Extrait du texte:
★ ★ ★

Dans son rapport annuel 2018, l’Office fédéral de protection de la Constitution a comptabilisé 24 100 militants d’extrême droite, et classé comme violents plus de la moitié d’entre eux. Le nombre de militants d’extrême droite violents a ainsi doublé presque tous les dix ans depuis 1990. Il est cependant extrêmement difficile de comparer ces chiffres alarmants dans un cadre de référence européen. Une étude comparative de la gravité des violences d’extrême droite dans les Etats membres de l’UE serait actuellement vouée à l’échec : les données sont collectées sur des bases différentes.

Bien que la prise de conscience politique et sociétale de la menace soit très récente, l’extrémisme de droite est une constante dans l’histoire de l’Allemagne de l’après-guerre. Encore aujourd’hui, le national-socialisme reste l’idéologie de référence de cette mouvance, même si les différents groupuscules ne sont pas homogènes idéologiquement et qu’ils ont adopté des comportements et une apparence nettement plus « modernes ».

Une nébuleuse plus complexe et volatile

Les crimes politiques commis par l’extrême droite n’ont cependant attiré que très peu l’attention jusqu’aux années 2000. Les services de renseignement se préoccupaient au premier chef, sous la menace de la Fraction armée rouge (RAF), des crimes commis par l’extrême gauche et, depuis quelques années, de ceux imputables au terrorisme islamiste et au djihadisme. Plus tard encore, le service de renseignement allemand qui surveillait les groupes extrémistes a commis une erreur stratégique en conservant une vision des années 1990.

Pendant des années, l’image que les pouvoirs publics avaient de l’extrême droite était celle de groupes fortement en désaccord entre eux – ce qui les affaiblissait –, avec des militants au crâne rasé, arborant Dr. Martens et blouson de cuir, caractéristique des années de la réunification. Désormais émerge la réalité d’une nébuleuse plus complexe et volatile, sur laquelle les procédures d’interdiction semblent avoir peu d’impact. Les frontières entre populisme de droite, extrémisme de droite et terrorisme de droite sont brouillées, et ces groupes sont capables de se transformer rapidement ou de passer dans la clandestinité.

Le danger émanant aujourd’hui de l’extrême droite est d’autant plus préoccupant qu’elle considère l’Etat de droit comme sa principale cible. Cela inclut des représentants politiques et des journalistes qui soutiennent, par exemple, une politique d’asile libérale. L’extrême droite vise les communautés juive et musulmane, qu’elle accuse de noyautage de la société. C’est le cœur des théories du complot qui ont inspiré le terroriste Anders Breivik [responsable des attentats d’Oslo et d’Utoya, en juillet 2011] et l’auteur des attentats de Christchurch, en Nouvelle-Zélande, en mars 2019. Dans un climat politique tendu, notamment alimenté par la montée en puissance d’Alternative für Deutschland (AfD), l’extrême droite passe aujourd’hui plus rapidement à l’acte. Bien que très isolés, les groupes les plus radicalisés ont l’impression d’avoir le soutien d’une partie de la société allemande.

★ ★ ★

Consigne: D'après le texte sur l'extrême droite en Allemagne, combien de militants d'extrême droite l'Office fédéral de protection de la Constitution a-t-il comptabilisés dans son rapport annuel 2018 ?

Les données:
★ ★ ★

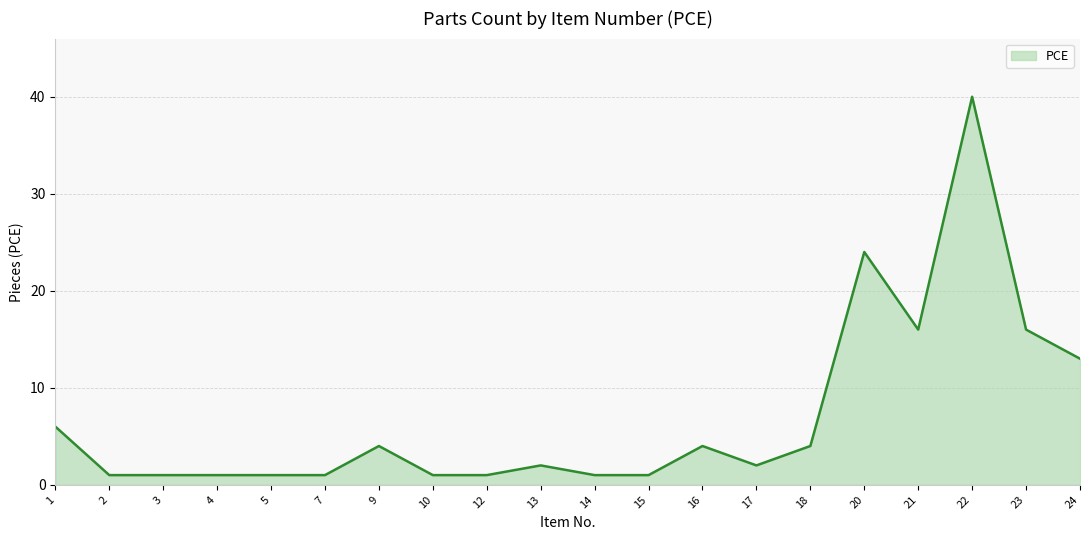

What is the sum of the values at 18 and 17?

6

★ ★ ★

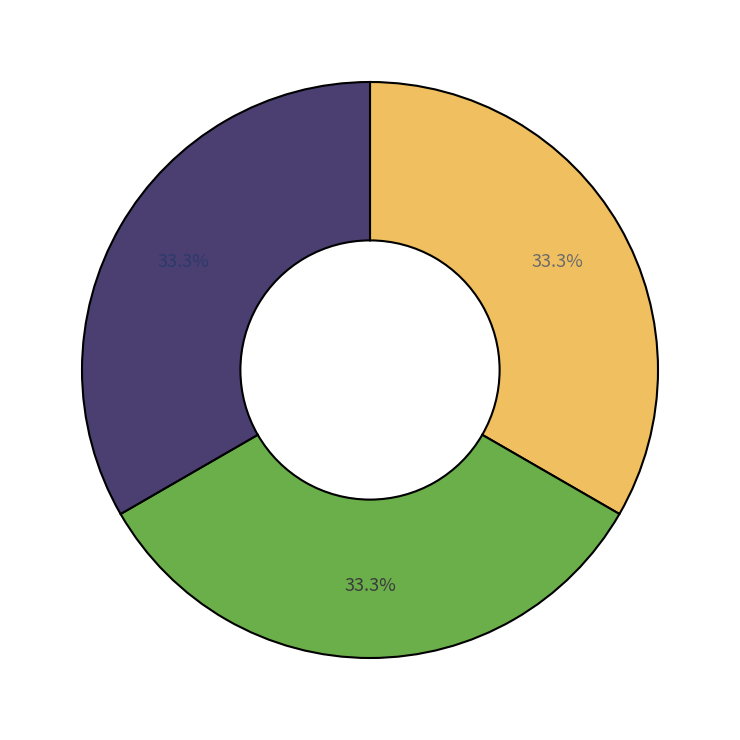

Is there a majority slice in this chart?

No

★ ★ ★

Corrigé: Il en a comptabilisé 24 100.